Maelstrom
- First edition
- Author: Taylor Anderson
- Cover artist: Studio Liddell
- Language: English
- Series: Destroyermen
- Genre: Alternate history
- Publisher: Roc Books
- Publication date: 2009
- Publication place: United States
- Media type: Print
- Pages: 387
- ISBN: 978-0-451-46253-4
- OCLC: 233548907
- Preceded by: Crusade
- Followed by: Distant Thunders

= Maelstrom (Anderson novel) =

Book by Taylor Anderson

Maelstrom is the third book of the Destroyermen series by author Taylor Anderson.

==Plot synopsis==
Captain Matthew Reddy's ship Walker, and his Lemurian allies, have won several battles against the cannibalistic lizard race, the Grik, who are waging a war of genocide against the sea-going Lemurians.

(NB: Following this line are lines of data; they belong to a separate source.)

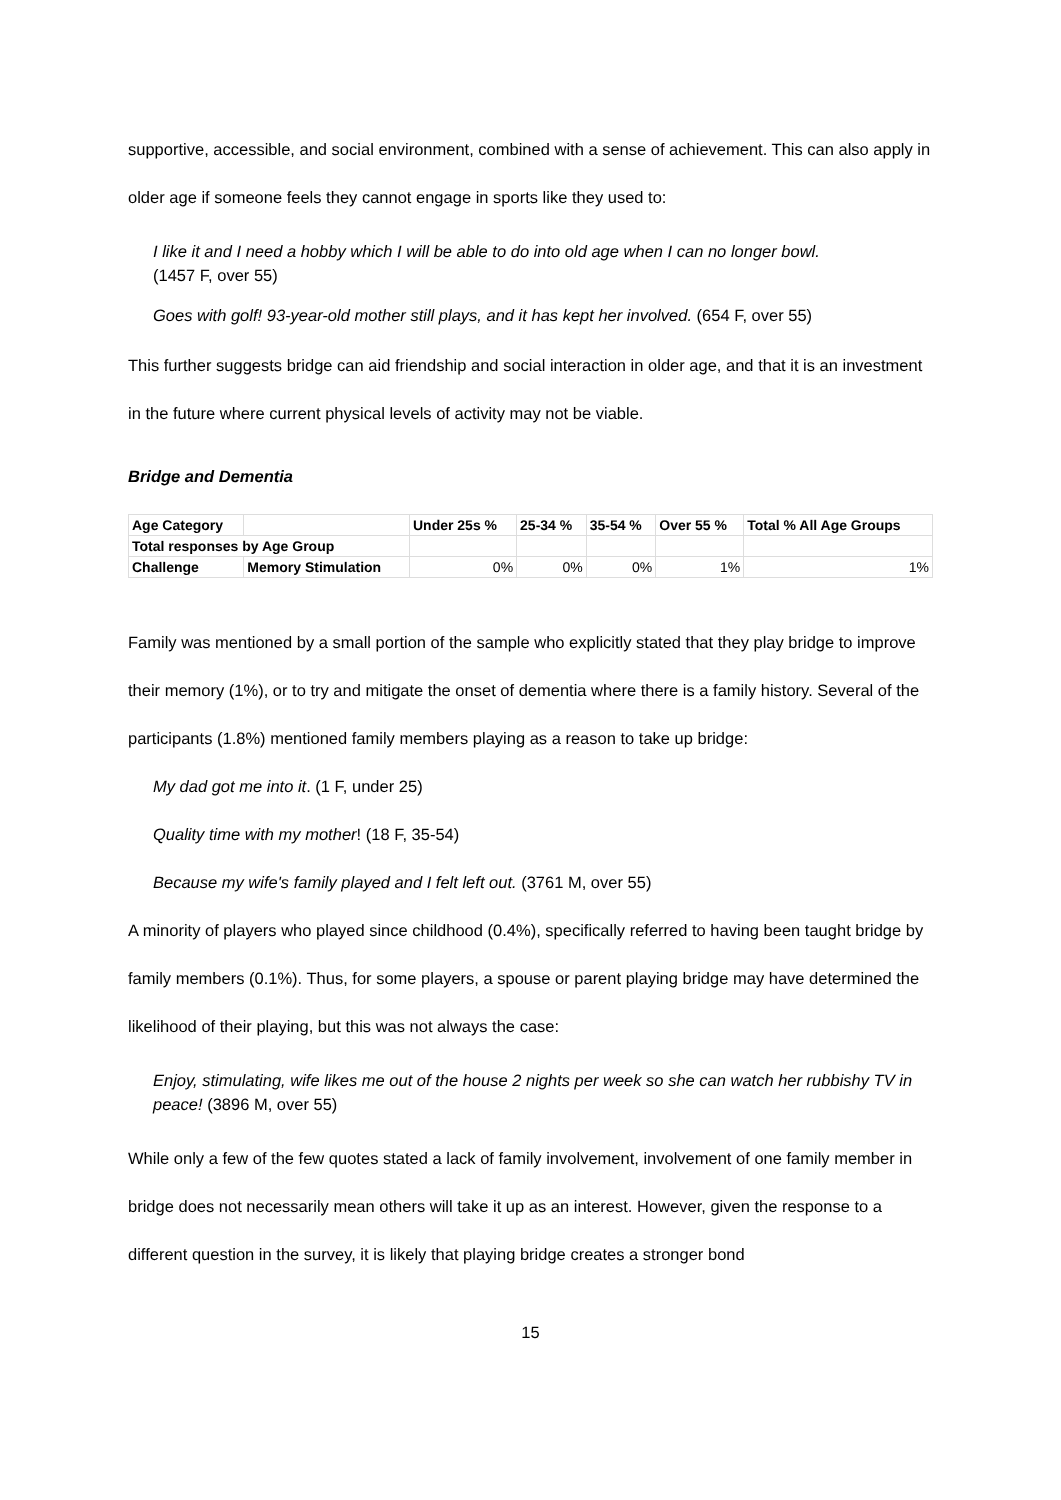supportive, accessible, and social environment, combined with a sense of achievement. This can also apply in older age if someone feels they cannot engage in sports like they used to:
I like it and I need a hobby which I will be able to do into old age when I can no longer bowl.
(1457 F, over 55)
Goes with golf! 93-year-old mother still plays, and it has kept her involved. (654 F, over 55)
This further suggests bridge can aid friendship and social interaction in older age, and that it is an investment in the future where current physical levels of activity may not be viable.
Bridge and Dementia
| Age Category | | Under 25s % | 25-34 % | 35-54 % | Over 55 % | Total % All Age Groups |
| Total responses by Age Group | | | | | | |
| Challenge | Memory Stimulation | 0% | 0% | 0% | 1% | 1% |
Family was mentioned by a small portion of the sample who explicitly stated that they play bridge to improve their memory (1%), or to try and mitigate the onset of dementia where there is a family history. Several of the participants (1.8%) mentioned family members playing as a reason to take up bridge:
My dad got me into it. (1 F, under 25)
Quality time with my mother! (18 F, 35-54)
Because my wife's family played and I felt left out. (3761 M, over 55)
A minority of players who played since childhood (0.4%), specifically referred to having been taught bridge by family members (0.1%). Thus, for some players, a spouse or parent playing bridge may have determined the likelihood of their playing, but this was not always the case:
Enjoy, stimulating, wife likes me out of the house 2 nights per week so she can watch her rubbishy TV in peace! (3896 M, over 55)
While only a few of the few quotes stated a lack of family involvement, involvement of one family member in bridge does not necessarily mean others will take it up as an interest. However, given the response to a different question in the survey, it is likely that playing bridge creates a stronger bond
15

The Grik sent a large force of 500 ships carrying 150,000-200,000 soldiers to destroy the Captain's crew and base at Baalkpaan. The Japanese heavy cruiser, the Amagi, will be supporting the Grik lizard army. The Amagi is a more powerful vessel than Reddy's antique, battered destroyers. With these odds, how will the Captain and his allies fare? Can the ship 'Walker' under Captain Reddy and his Lemurian allies prevail against the Grik and their allied ship the Amagi? Will the Grik destroy the Captain's crew and base at Baalkpaan?